C'était au premier jour. J'avais depuis plus de six mois cette liaison, qui était devenue une histoire d'amour. La fête de la musique nous permit d'en jouir, peut-être un peu plus que d'habitude, mais ce n'était qu'une journée ordinaire. Juste belle.

Il se trouve que ce fut la dernière. Il n'y avait pas de raison à cela, ou plutôt il y en avait trop. Mais moi, je n'y étais pas prêt. Plus tard, un ami me dira que c'est comme si l'on m'avait confisqué un jouet, comme si j'avais éprouvé pour la première fois une frustration véridique.

Il y a peut-être de ça. En tout cas, de là j'ai commencé à glisser. Puis à m'enfoncer. Puis à m'enfermer. Une bulle obsessionnelle s'est construite autour de moi, et je n'avais plus les clés pour comprendre ce qui se passait. Il n'y avait plus de sortie.

Je ne vais pas revenir sur l'histoire. Tu la connais.

Maintenant que j'ai le recul, c'est sur le processus d'enfermement que j'ai besoin de réfléchir. Pour essayer de comprendre comment des fonctionnements destructeurs ont pu s'installer. Et aussi essayer de percer comment j'en suis sorti, de façon aussi soudaine qu'inattendue. Il y a tout juste trois semaines.

Je parle d'un été étrange, parce que tout ce que j'ai éprouvé n'était qu'intérieur. J'avais des projets pour l'été, qui me conféraient des responsabilités, et il n'était pas question de les remettre en cause. Donc je passais des vacances - comment pourrais-je dire - à tout le moins confortables. Près de trois semaines en Thailande, une semaine dans une propriété familiale du Lot, puis des petites prolongations avec des amis dans d'autres coins de France. Durant ces jours d'été, peu de choses ont paru de ma détresse, sauf pour ceux de mes amis qui étaient dans la confidence. J'éclatais le soir en sanglot sur l'épaule d'Igor, me libérant de l'énergie refoulée en journée.

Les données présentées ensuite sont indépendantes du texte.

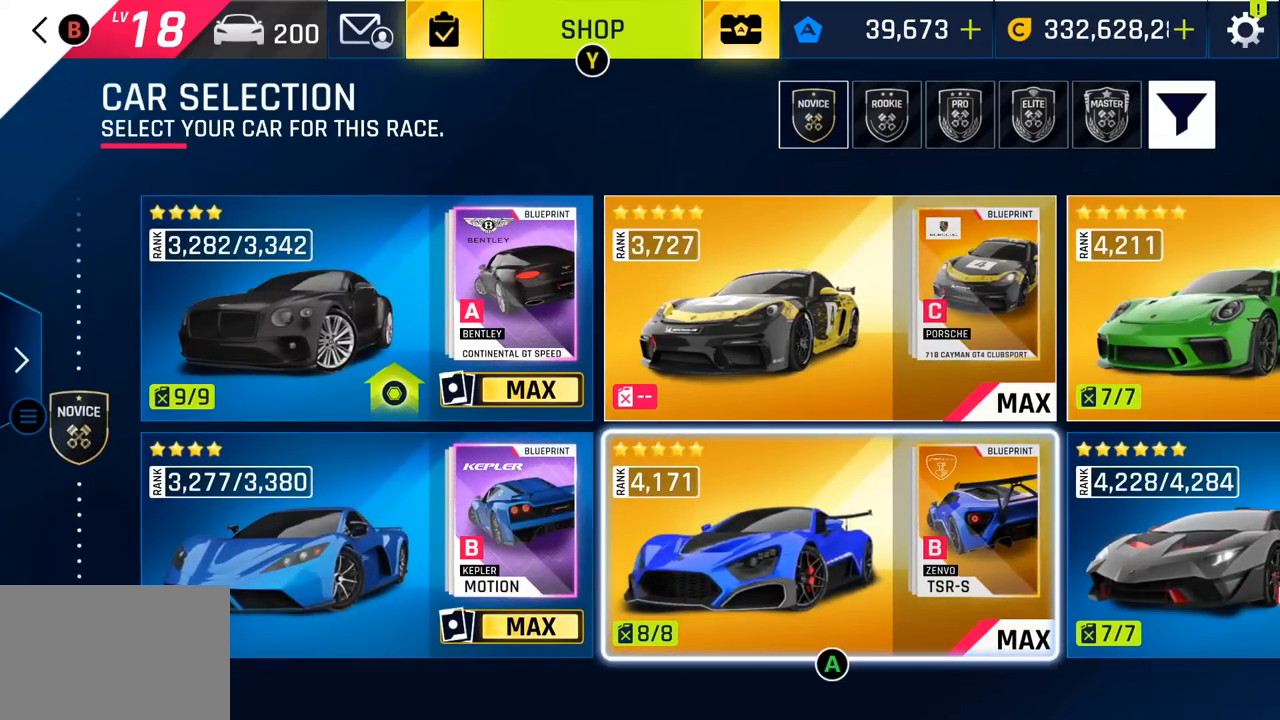
{"buttons": [], "left_stick": "center", "events": []}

Car à l'intérieur de moi, il y avait cette incessante ébullition.

Comment les choses s'étaient-elles passées ? Au tout début, j'avais cru pouvoir accepter la rupture : n'était-elle pas l'apanage de notre relation ? Puis quand elle m'apparut illogique, ou irrationnelle, ou reposant sur un malentendu, j'ai voulu entrer en reconquête. Mais j'étais loin, je m'agitais, je me voyais m'enfoncer, je désespérais, les prises se dérobaient, et une souffrance pointue s'installa en moi. Et de l'amertume. Et je me défigurais. Et je fis peur. Jusqu'à mes propres amis. Et je pris peur.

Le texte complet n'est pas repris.